I've outlined the black wires for the two hot legs X=Red, Y=Blue

From what you've posted, your X leg is testing fine, but verify with the same following procedure if necessary.
1. Check from the circuit breaker input Y1 to any Neutral (White) contact. Should be 120V. If not, the voltage regulator/capacitor/diodes or brushes may need attention. If OK, proceed.
2. Check from the circuit breaker output Y2 to any Neutral (White) contact. Should be 120V. If not, the circuit breaker needs to be reset or is defective. If OK, proceed.
3. Check the Y leg duplex outlet for voltage. Should be 120V. If it has 120V and the Y leg of the L14-20 outlet does not, then the L14-20 outlet is defective. I would replace it with an L14-30 so that you can use a factory 30A cable rather than the one you made, but it's up to you.​


----------



## tabora (Sep 6, 2018)

Parts Diagram: https://www.manualslib.com/manual/452819/Homelite-Hg3500-Series.html?page=36#manual
Parts List: https://www.manualslib.com/manual/452819/Homelite-Hg3500-Series.html?page=37#manual
Outlet Wiring Diagram (different model, but appears to be correct): https://az417944.vo.msecnd.net/diag...000-watt-generator/wiring-diagram/diagram.gif

By the way, there are TWO different Homelite HG3500 Generators. The one sub-labeled UT-03623 is NOT yours. Its wiring diagram is quite different.


----------



## Ercove (Sep 10, 2018)

tabora said:


> Ercove said:
> 
> 
> > So what wire do I test from? This is a little above me and really need a “dummy” guide. Can anyone take time to write one up? I really appreciate all the help!!!
> ...




Thanks for this! With the holidays this weekend I won’t be able to perform this. But come Monday I should be good to go. You mentioned replacing with the 30 amp plug, would that damage my machine or any electrical as the machine originally had a 20? Thanks again this information is priceless!


----------



## tabora (Sep 6, 2018)

Ercove said:


> You mentioned replacing with the 30 amp plug, would that damage my machine or any electrical as the machine originally had a 20?


First, determine where the problem is via the steps previously posted. The only thing the outlet affects is whether you can use a standard L14-30 generator cord or not. It is an inert item; as long as it's rated for the amperage your generator produces (or higher), all is well.


----------



## Ercove (Sep 10, 2018)

Alright. So I went out today and opened the box again. Y1 was “loose” on its terminal and a little bent. I fixed the two issues and rechecked my 120/240 and it appears it’s all fixed, the other half of the transfer switch is working. Readings on each half are 120 and together it reads 240. This is a bummer to me as all of you have been SUPER helpful and I wanted to crown one of you with the “you got it right” trophy.

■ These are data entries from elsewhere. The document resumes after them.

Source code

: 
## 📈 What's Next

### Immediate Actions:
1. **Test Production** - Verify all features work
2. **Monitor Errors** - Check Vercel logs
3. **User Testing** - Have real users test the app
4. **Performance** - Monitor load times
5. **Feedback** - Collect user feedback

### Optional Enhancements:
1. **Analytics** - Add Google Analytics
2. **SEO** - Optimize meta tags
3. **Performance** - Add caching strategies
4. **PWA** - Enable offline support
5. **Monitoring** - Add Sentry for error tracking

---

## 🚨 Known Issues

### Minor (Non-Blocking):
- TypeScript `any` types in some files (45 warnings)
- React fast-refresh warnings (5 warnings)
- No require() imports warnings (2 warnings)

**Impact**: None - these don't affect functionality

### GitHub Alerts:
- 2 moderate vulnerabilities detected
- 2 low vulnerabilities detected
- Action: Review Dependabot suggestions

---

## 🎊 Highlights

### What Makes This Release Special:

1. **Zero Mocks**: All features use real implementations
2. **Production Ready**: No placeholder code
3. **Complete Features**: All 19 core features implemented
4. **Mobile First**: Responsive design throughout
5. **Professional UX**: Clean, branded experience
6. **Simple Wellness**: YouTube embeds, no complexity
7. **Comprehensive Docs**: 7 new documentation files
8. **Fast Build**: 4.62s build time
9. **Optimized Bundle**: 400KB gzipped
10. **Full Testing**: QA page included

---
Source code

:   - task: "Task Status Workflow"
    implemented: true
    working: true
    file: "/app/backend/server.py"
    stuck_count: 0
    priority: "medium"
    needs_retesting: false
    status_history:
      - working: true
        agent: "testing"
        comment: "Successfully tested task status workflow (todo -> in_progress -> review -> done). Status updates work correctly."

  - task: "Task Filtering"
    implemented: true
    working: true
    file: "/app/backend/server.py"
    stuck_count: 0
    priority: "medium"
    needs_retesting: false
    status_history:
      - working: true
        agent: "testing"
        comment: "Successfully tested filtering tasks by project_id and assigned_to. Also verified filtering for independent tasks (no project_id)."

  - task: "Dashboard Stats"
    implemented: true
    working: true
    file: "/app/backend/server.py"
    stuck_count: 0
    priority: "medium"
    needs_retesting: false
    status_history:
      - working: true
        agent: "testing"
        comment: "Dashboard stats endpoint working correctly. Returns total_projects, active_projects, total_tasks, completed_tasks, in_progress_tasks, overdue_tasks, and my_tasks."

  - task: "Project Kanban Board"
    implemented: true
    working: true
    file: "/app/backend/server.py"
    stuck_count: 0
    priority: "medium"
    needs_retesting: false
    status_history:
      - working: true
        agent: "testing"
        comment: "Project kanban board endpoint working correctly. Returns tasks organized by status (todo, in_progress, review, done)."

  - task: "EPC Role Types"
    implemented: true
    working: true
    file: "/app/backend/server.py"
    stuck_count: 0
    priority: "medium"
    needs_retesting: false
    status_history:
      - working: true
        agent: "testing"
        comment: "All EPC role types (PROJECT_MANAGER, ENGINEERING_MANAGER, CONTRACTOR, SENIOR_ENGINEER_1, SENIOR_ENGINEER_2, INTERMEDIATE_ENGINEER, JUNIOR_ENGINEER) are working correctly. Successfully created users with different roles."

Thank you everyone!


----------



## tabora (Sep 6, 2018)

Ercove said:


> Alright. So I went out today and opened the box again. Y1 was “loose” on its terminal and a little bent. I fixed the two issues and rechecked my 120/240 and it appears it’s all fixed, the other half of the transfer switch is working. Readings on each half are 120 and together it reads 240. This is a bummer to me as all of you have been SUPER helpful and I wanted to crown one of you with the “you got it right” trophy. Thank you everyone!


Well, we did get it right... Loose Y1 input equals no Y2 output!


----------



## RedOctobyr (Aug 8, 2018)

Awesome, that's great! Glad you got it working properly again. Hopefully you won't have any outages for a while, but at least you'll be prepared now. That's nice that your transfer switch has wattage meters, so you can make sure you don't overload the generator.


----------